Exercise directions:
A faithful transcript of every entry is required; pictures do not belong in it.

Records to use:
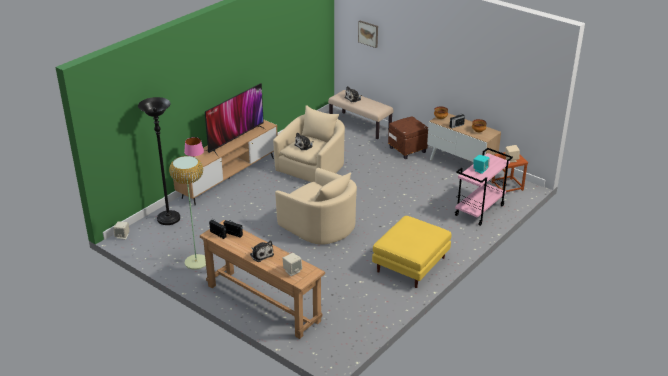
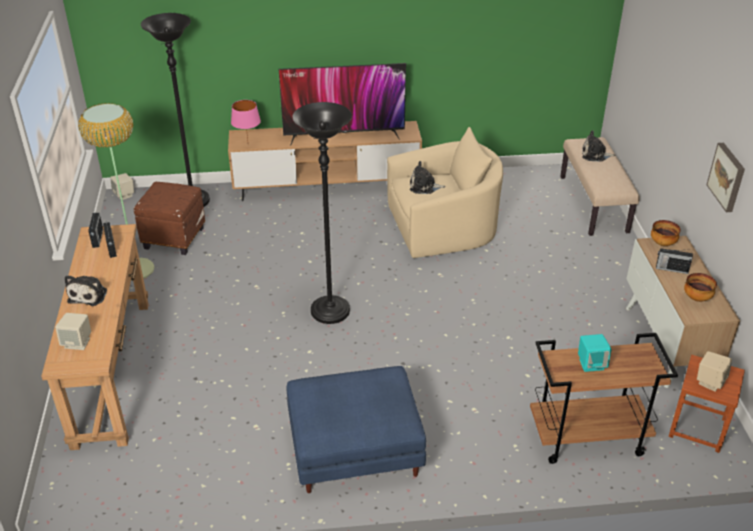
camera: 45 degrees right, 5 degrees up
(319, 225) = (330, 312): beige armchair -> black floor lamp
(368, 33) = (646, 50): picture -> picture (727, 177)
(407, 149) = (612, 273): brown ottoman -> brown ottoman (174, 237)
(411, 265) = (353, 452): yellow ottoman -> blue ottoman
(479, 211) = (587, 438): pink cart -> brown cart

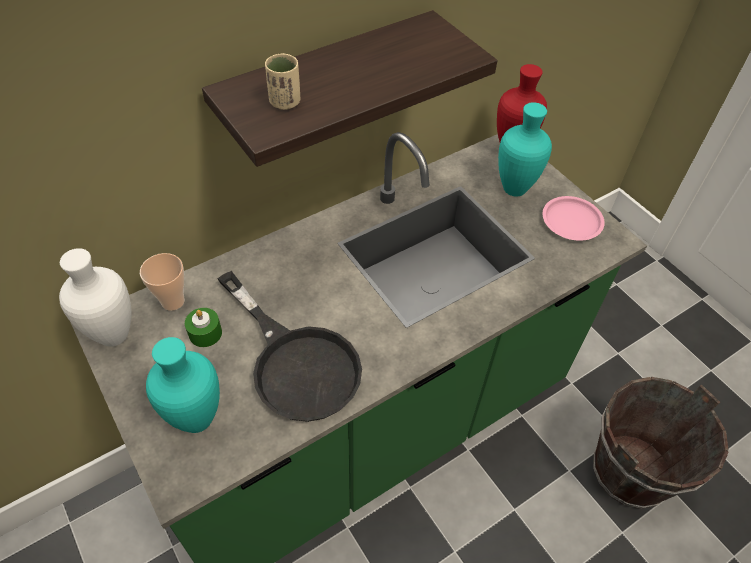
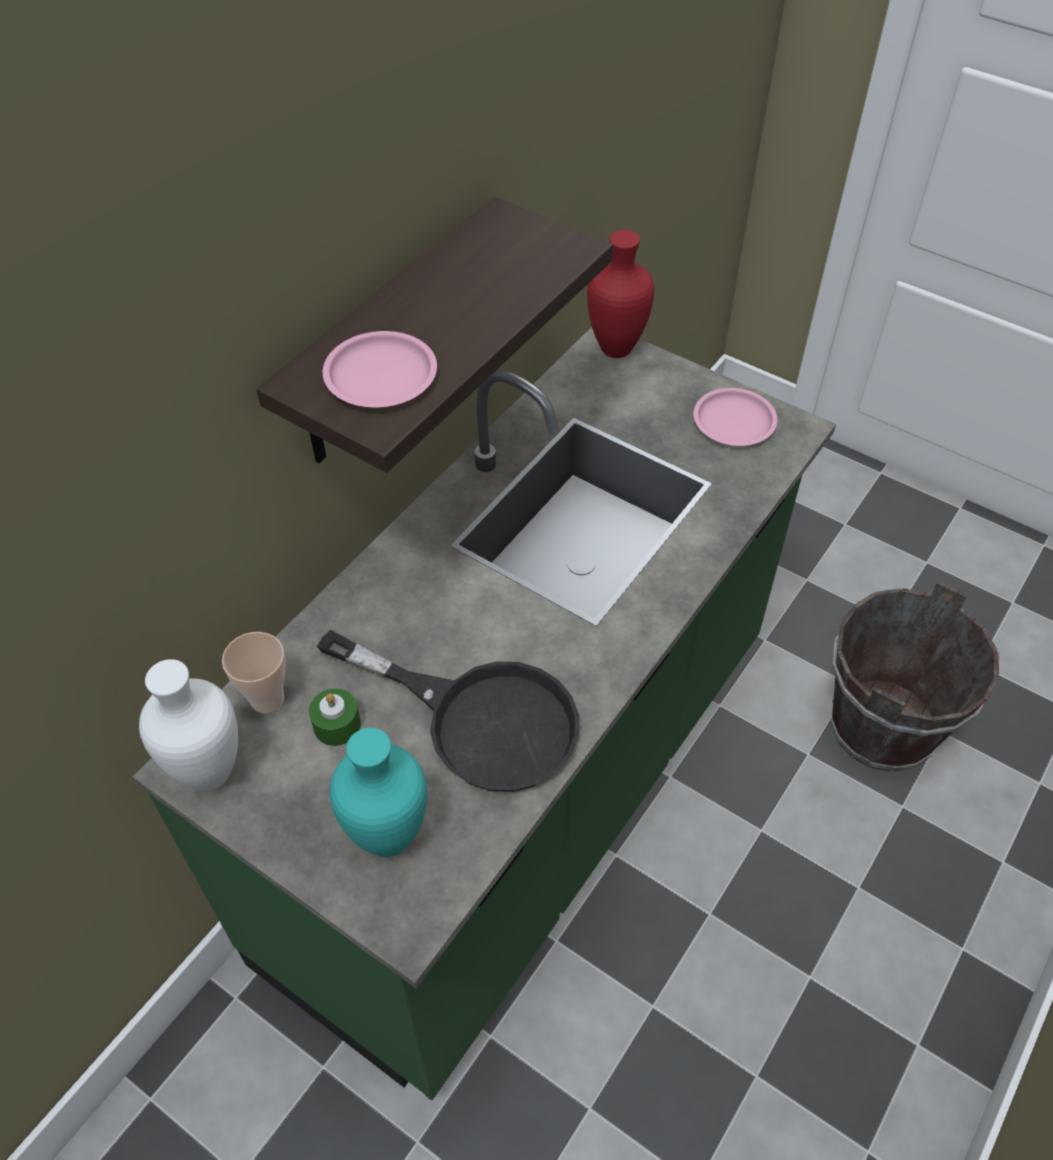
camera: 20 degrees left, 0 degrees up
(285, 102) = (381, 377): beige cup -> pink plate
(515, 190) = (646, 402): turquoise vase -> none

Answer to this task:
camera: 45 degrees right, 5 degrees up
(319, 225) = (330, 312): beige armchair -> black floor lamp
(368, 33) = (646, 50): picture -> picture (727, 177)
(407, 149) = (612, 273): brown ottoman -> brown ottoman (174, 237)
(411, 265) = (353, 452): yellow ottoman -> blue ottoman
(479, 211) = (587, 438): pink cart -> brown cart

camera: 20 degrees left, 0 degrees up
(285, 102) = (381, 377): beige cup -> pink plate
(515, 190) = (646, 402): turquoise vase -> none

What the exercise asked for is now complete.